For each simulated file in the test data set, your job is to create a CSV file where each line contains the signal's UUID, followed by scores for each signal class. (The signal class with the highest score would be your model's class estimation. Typically these's scores are the probability estimates for each class.)

Extract the contents of the file and use `ibmseti` python package to read each file, just like you would the training data. The UUID is for each file found in the header. See [Step_2_reading_SETI_code_challenge_data.ipynb](tutorials/Step_2_reading_SETI_code_challenge_data.ipynb) for examples of reading the data.  

For each data file in the test set, generate the appropriate spectrogram and pass that to your signal classifier to calculate the scores for each class. Then write the results to an output csv files

For example, each line in the CSV file should look like:

  * `abdefg-adbc12-23234-123123-cvaf, 0.1, 0.023, 0.451, 0.232, 0.001, 0.07, 0.0083`

**THE COLUMN ORDER OF THE NUMBERS IS CRITICAL! THEY MUST BE THE SCORE FOR EACH CLASS IN THIS ORDER:**

  * `uuid, brightpixel, narrowband, narrowbanddrd, noise, squarepulsednarrowband, squiggle, squigglesquarepulsednarrowband`

In the example above, the `abdefg-adbc12-23234-123123-cvaf` would be labeled as a `narrowbanddrd` because it has the highest score. 

#### Example PseudoCode

In [None]:
import ibmseti
import csv
import ALL LIBS FOR YOUR CLASSIFIER (tensorflow, Watson, etc)
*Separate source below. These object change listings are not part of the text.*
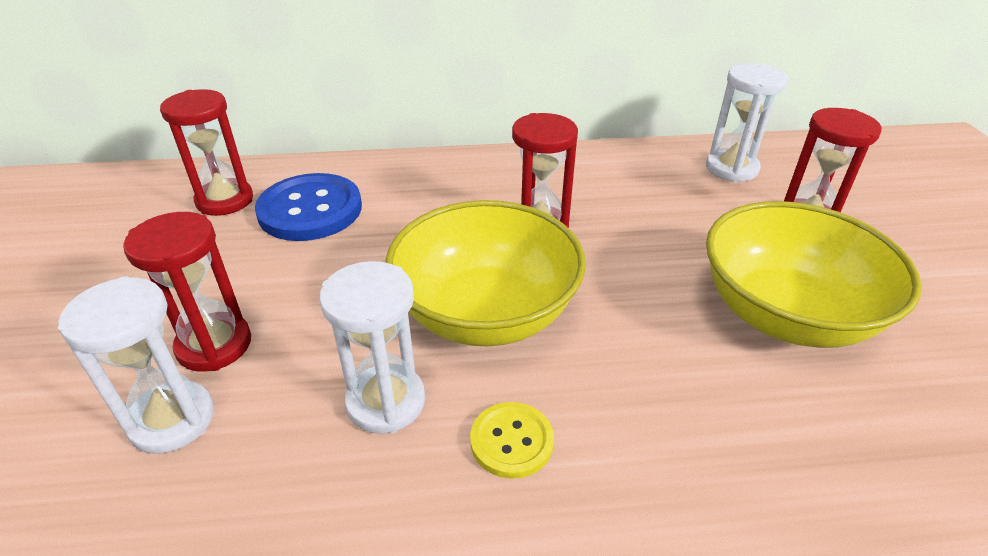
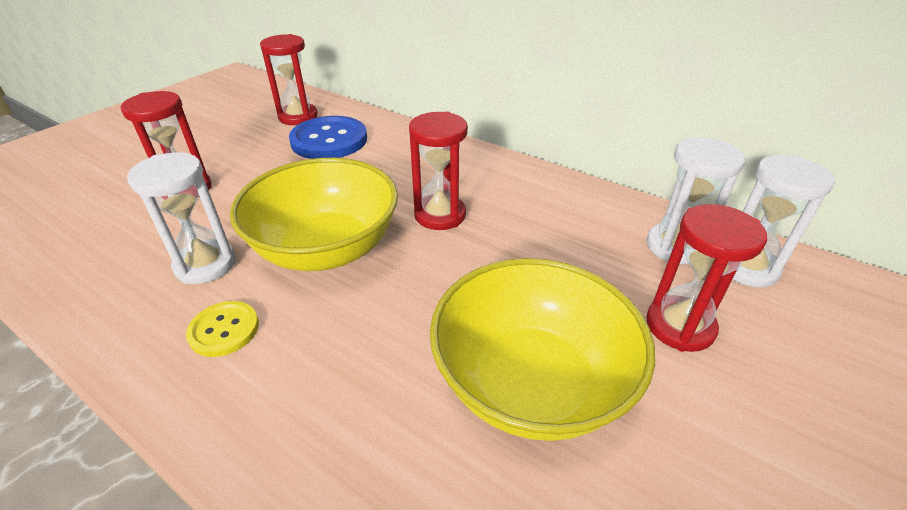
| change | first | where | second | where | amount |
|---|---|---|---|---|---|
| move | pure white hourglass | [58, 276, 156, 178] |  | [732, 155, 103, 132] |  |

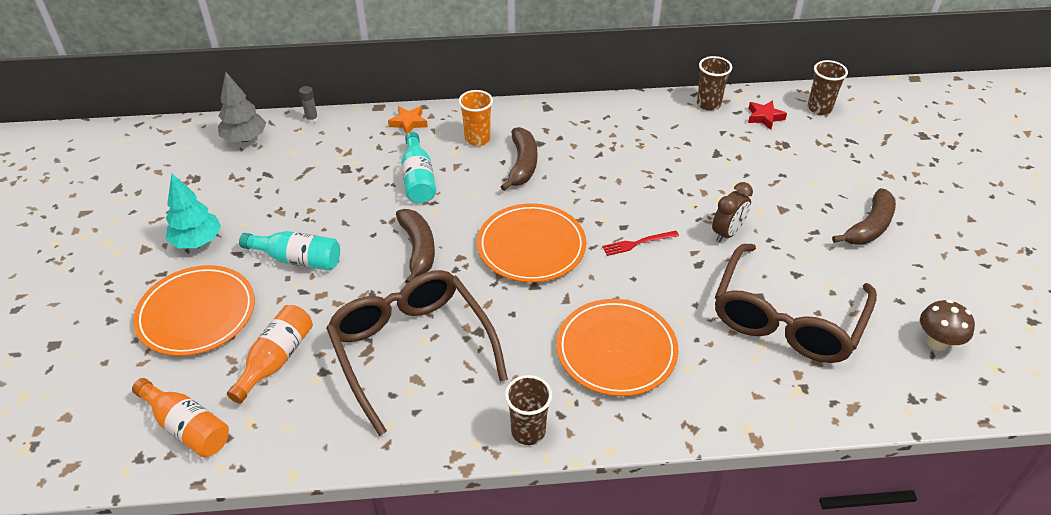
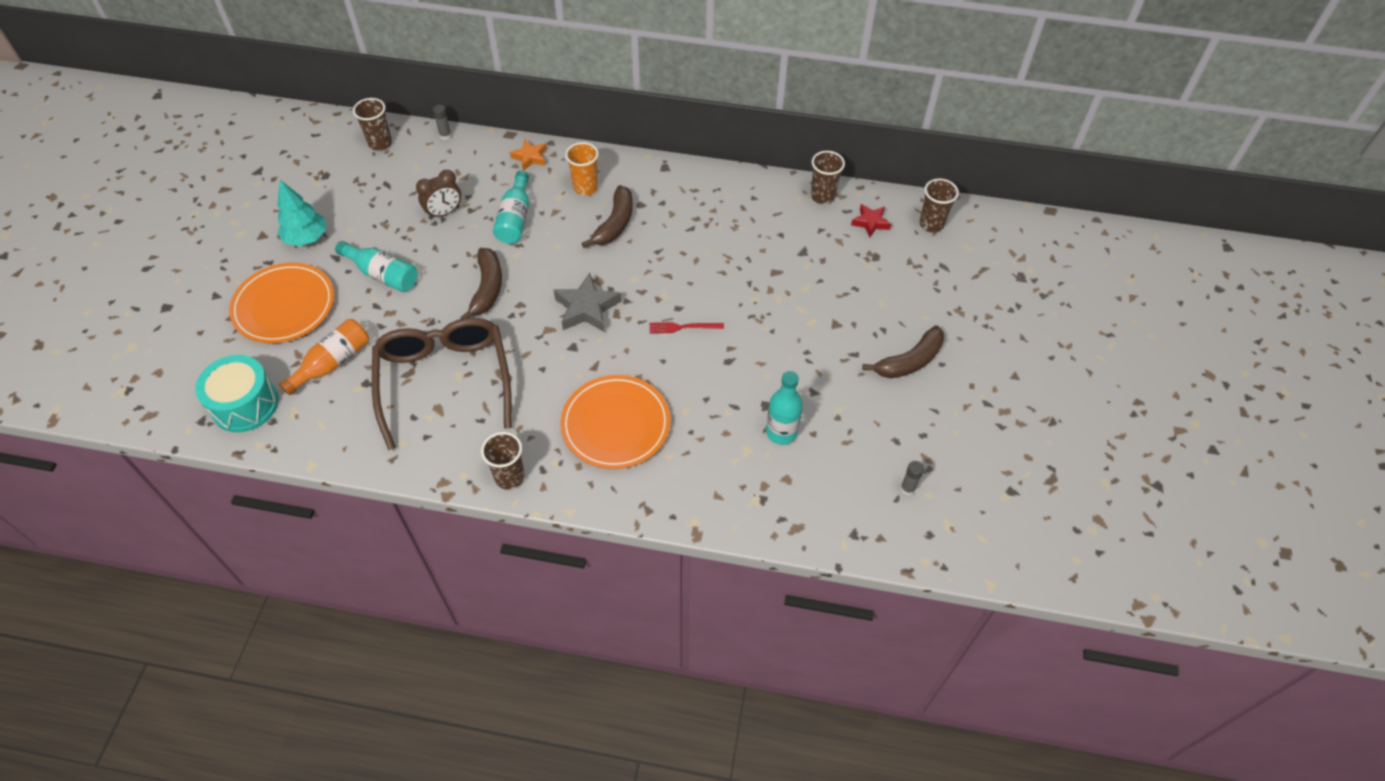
| change | first | where | second | where | amount |
|---|---|---|---|---|---|
| replace | ash-grey tree | [218, 72, 48, 70] | dark brown beaker | [353, 98, 39, 53] |  |
| move | dark brown alarm clock | [712, 182, 41, 61] |  | [416, 170, 45, 49] |  |
| replace | orange dinner plate | [477, 203, 109, 80] | ash-grey star shape | [554, 273, 67, 59] |  |
| replace | dark brown spectacles | [715, 244, 162, 119] | aqua drink bottle | [766, 371, 37, 74] |  |
| replace | dark brown toadstool | [920, 300, 55, 51] | ash-grey stick of glue | [900, 461, 24, 34] |  |
| replace | orange drink bottle | [132, 378, 97, 79] | aqua drum | [195, 355, 84, 77] |  |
my_model #this is your trained signal classification model
my_output_results = mydatafolder + '/signal_class_results.csv'
zz = zipfile.ZipFile(mydatafolder + '/' + 'primary_testset.zip')

for fn in zz.namelist():
    data = zz.open(fn).read()
    aca = ibmseti.compamp.SimCompamp(data)
    uuid = aca.header()['uuid']
    spectrogram = draw_spectrogram(aca) #whatever signal processing code you need would go in your `draw_spectrogram` code
    
    #cr = class results. In this example, it's a dictionary. But in your experience it could be something else
    #       like a simple list.
    cr = my_model.classify(spectrogram)
    
    with open(my_output_results, 'a') as csvfile:
        fwriter = csv.writer(csvfile, delimiter=',')
        fwrite.writerow([uuid, cr['brightpixel'], cr['narrowband'], cr['narrowbanddrd'],
                         cr['noise'], cr['squarepulsednarrowband'], cr['squiggle'],
                         cr['squigglesquarepulsednarrowband']
                        ])

### Measured by Logistical Loss

In this contest, because we are using all the scores, we'll use the [LogLoss function](http://scikit-learn.org/stable/modules/generated/sklearn.metrics.log_loss.html) as a measure of your model. These details will be found in an upcoming notebook. There will be a website that you use to submit your CSV file containing the scores for your team. This website will also contain a scoreboard. This will be implemented **after** the hackathon on June 11th -- more details to come. 

## Submit Your Results

### Get your CSV File

If you are running this on IBM DSX (IBM Apache Spark), you'll need to get your `.csv` file to your local working directory in order to submit your results to the Scoreboard website.

The best way to get your data is to move your `.csv` file to your Object Storage account that is provided in DSX. Then, move the `.csv` file from your Object Storage to your local directory.
[This tutorial shows you the basic steps to move data to and from your Object Storage instance.](tutorials/General_move_data_to_from_Object_Storage.ipynb)  

### Submit your CSV File

We are currently constructing a Team Scoreboard for participants. This will be used first at the hackathon. After the hackathon, we will make scoreboard available for the code challenge particitipants.   We will send you notification when the Scoreboard is ready!  We expect the Scoreboard to go live on June 15th!